=== What to work on ===
Lines outside the range are not wanted. Give again exactly the lines between the line holding "RE: הסרת שיער בשעווה" and the line holding "d’une simple feuille", inclusive, from the listing below.
[Start of section]
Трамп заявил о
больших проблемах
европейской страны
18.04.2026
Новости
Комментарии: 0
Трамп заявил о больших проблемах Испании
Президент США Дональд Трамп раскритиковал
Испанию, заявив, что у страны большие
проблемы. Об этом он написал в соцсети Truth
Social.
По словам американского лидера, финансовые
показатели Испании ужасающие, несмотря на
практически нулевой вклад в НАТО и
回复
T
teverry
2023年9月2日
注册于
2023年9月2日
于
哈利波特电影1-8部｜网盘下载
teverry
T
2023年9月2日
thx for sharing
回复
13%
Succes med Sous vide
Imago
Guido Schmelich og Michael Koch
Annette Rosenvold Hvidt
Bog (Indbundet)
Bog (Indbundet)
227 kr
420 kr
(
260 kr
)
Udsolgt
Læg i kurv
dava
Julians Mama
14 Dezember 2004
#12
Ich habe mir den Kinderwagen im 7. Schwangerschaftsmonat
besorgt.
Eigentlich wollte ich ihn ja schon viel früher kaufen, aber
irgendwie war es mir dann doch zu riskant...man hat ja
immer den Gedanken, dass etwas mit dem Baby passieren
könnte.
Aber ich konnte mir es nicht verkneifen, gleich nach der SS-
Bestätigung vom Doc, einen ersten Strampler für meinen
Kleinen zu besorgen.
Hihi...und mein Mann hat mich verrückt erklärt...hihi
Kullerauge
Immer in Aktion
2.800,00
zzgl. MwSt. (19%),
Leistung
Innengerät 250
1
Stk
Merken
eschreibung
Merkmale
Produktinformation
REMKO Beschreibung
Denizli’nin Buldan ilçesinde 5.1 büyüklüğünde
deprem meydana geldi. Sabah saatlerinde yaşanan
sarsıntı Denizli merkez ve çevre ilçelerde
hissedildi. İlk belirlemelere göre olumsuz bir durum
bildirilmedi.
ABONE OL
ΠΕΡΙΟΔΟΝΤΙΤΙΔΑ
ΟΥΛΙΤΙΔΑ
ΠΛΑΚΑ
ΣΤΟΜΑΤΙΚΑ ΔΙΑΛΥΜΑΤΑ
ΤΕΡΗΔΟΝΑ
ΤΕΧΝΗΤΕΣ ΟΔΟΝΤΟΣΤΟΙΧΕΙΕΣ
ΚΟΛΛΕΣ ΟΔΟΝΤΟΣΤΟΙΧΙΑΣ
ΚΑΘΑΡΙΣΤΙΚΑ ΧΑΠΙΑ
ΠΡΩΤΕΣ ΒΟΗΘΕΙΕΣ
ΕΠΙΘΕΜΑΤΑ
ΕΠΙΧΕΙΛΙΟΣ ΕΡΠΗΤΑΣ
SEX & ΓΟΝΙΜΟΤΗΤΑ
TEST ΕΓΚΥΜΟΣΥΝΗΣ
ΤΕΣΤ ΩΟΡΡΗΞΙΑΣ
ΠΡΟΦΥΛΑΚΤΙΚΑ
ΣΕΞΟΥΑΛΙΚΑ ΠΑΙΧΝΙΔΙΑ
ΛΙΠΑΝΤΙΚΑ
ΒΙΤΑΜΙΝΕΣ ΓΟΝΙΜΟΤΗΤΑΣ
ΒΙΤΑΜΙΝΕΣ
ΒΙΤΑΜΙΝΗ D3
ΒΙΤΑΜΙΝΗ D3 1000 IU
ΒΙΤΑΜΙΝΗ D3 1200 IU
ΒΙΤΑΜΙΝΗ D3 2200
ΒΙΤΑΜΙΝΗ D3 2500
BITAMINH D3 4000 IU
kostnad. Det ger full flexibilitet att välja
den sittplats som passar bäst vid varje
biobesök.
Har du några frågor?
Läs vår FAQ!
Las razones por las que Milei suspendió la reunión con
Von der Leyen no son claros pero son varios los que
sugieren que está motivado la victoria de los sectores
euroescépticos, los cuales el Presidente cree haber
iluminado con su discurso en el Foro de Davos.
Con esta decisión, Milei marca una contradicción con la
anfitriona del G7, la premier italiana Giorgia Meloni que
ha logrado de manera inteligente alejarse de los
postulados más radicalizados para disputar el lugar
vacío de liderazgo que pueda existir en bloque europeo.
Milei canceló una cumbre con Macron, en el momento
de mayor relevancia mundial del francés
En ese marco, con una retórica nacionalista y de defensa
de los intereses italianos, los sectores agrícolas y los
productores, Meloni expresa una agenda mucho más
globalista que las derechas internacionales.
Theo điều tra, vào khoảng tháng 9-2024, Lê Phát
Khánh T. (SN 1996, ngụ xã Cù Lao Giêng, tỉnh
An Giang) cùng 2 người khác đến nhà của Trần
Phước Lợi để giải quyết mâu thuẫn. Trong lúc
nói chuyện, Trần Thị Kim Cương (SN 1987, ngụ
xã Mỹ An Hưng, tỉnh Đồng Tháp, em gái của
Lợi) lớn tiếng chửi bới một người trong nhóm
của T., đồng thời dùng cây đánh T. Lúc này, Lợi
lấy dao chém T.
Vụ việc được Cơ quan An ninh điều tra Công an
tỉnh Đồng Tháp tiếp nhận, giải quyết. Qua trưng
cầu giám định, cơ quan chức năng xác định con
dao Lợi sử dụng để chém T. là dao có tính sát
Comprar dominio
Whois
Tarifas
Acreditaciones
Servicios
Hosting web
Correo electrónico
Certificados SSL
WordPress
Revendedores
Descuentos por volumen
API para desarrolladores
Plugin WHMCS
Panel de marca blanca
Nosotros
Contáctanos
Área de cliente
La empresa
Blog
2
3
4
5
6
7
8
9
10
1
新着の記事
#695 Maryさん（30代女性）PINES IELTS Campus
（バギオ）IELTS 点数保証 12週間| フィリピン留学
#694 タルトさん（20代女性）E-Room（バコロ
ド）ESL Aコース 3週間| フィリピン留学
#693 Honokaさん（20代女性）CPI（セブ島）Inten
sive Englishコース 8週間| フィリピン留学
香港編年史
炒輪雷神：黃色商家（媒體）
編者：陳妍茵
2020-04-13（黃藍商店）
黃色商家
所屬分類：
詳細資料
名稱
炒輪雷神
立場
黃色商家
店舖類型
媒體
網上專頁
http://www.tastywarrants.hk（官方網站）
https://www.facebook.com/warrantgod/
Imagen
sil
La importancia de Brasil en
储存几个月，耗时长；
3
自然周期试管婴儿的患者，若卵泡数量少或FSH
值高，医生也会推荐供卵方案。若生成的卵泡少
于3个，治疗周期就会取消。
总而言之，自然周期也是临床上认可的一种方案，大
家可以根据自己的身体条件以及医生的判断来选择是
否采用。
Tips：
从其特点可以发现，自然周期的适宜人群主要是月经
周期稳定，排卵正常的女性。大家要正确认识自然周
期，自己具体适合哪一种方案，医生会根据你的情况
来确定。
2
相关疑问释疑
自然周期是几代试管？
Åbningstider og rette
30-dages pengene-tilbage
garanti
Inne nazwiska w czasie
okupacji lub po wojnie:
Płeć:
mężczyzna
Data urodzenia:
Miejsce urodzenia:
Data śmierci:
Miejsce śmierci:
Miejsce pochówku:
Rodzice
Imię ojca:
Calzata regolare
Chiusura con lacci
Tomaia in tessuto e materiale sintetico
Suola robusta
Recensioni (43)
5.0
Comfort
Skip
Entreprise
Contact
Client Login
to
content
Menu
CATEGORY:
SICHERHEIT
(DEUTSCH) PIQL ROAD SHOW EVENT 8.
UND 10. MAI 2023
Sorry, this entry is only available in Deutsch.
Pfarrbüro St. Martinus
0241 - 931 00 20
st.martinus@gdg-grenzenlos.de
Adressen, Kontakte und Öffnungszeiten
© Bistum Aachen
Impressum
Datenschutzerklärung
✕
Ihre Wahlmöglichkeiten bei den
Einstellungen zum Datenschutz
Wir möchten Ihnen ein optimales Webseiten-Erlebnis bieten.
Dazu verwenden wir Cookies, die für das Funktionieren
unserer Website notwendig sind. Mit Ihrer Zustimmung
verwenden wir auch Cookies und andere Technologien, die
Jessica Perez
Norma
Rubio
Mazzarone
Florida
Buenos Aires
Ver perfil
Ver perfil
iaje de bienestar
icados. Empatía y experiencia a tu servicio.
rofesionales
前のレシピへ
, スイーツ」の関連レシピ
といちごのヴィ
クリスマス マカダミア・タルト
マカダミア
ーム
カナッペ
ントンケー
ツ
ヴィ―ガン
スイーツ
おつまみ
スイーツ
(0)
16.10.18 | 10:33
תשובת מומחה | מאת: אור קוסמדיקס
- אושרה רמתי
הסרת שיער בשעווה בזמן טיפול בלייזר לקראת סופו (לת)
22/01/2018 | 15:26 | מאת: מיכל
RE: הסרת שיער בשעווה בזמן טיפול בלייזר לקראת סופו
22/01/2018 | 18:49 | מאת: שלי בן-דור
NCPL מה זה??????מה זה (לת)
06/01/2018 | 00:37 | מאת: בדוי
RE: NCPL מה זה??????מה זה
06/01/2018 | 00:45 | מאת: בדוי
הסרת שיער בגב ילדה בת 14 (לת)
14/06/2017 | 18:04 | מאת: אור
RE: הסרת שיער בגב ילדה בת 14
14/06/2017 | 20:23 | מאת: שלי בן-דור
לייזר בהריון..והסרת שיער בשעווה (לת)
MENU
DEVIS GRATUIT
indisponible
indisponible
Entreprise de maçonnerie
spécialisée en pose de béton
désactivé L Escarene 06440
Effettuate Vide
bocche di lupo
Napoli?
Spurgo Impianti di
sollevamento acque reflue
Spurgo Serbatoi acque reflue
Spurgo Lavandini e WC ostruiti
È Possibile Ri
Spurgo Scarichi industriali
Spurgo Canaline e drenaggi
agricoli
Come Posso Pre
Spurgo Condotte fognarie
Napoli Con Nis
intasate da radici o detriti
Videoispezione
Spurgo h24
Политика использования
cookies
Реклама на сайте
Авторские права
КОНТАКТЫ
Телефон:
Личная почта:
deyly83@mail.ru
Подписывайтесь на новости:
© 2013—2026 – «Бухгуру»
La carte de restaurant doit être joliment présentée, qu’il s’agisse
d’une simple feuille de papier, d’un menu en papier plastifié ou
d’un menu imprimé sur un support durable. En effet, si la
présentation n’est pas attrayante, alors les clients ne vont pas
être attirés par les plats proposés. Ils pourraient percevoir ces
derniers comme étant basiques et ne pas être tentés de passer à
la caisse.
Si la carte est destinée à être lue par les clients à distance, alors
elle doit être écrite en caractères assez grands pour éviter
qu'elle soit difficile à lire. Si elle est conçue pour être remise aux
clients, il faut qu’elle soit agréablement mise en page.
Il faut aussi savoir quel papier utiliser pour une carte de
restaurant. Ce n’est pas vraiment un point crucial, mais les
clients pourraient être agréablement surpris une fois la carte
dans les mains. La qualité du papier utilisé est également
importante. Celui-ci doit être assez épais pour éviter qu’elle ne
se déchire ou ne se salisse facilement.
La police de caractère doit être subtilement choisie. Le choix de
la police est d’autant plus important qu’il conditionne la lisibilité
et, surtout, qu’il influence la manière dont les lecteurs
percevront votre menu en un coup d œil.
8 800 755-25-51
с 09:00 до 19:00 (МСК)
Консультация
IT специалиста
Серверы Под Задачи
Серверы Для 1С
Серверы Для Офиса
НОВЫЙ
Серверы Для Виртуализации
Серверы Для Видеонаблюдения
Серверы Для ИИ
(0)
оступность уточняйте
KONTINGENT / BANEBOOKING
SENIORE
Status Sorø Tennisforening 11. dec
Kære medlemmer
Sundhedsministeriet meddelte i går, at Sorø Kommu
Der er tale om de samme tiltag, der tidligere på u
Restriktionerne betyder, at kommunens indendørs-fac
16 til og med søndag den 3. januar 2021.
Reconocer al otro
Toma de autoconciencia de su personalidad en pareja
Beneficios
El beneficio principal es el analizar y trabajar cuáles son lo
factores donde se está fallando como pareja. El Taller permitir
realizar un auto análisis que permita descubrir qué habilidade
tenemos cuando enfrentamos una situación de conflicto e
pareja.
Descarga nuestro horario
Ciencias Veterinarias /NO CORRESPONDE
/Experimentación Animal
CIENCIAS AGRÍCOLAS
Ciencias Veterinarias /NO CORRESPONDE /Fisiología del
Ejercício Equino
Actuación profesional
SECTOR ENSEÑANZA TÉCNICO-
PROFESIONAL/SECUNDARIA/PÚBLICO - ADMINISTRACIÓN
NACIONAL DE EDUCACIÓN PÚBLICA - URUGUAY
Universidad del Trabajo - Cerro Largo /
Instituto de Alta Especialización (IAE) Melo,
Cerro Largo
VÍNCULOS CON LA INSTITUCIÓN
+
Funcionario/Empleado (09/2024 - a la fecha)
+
[End of section]
=== Result for this exercise ===
RE: הסרת שיער בשעווה בזמן טיפול בלייזר לקראת סופו
22/01/2018 | 18:49 | מאת: שלי בן-דור
NCPL מה זה??????מה זה (לת)
06/01/2018 | 00:37 | מאת: בדוי
RE: NCPL מה זה??????מה זה
06/01/2018 | 00:45 | מאת: בדוי
הסרת שיער בגב ילדה בת 14 (לת)
14/06/2017 | 18:04 | מאת: אור
RE: הסרת שיער בגב ילדה בת 14
14/06/2017 | 20:23 | מאת: שלי בן-דור
לייזר בהריון..והסרת שיער בשעווה (לת)
MENU
DEVIS GRATUIT
indisponible
indisponible
Entreprise de maçonnerie
spécialisée en pose de béton
désactivé L Escarene 06440
Effettuate Vide
bocche di lupo
Napoli?
Spurgo Impianti di
sollevamento acque reflue
Spurgo Serbatoi acque reflue
Spurgo Lavandini e WC ostruiti
È Possibile Ri
Spurgo Scarichi industriali
Spurgo Canaline e drenaggi
agricoli
Come Posso Pre
Spurgo Condotte fognarie
Napoli Con Nis
intasate da radici o detriti
Videoispezione
Spurgo h24
Политика использования
cookies
Реклама на сайте
Авторские права
КОНТАКТЫ
Телефон:
Личная почта:
deyly83@mail.ru
Подписывайтесь на новости:
© 2013—2026 – «Бухгуру»
La carte de restaurant doit être joliment présentée, qu’il s’agisse
d’une simple feuille de papier, d’un menu en papier plastifié ou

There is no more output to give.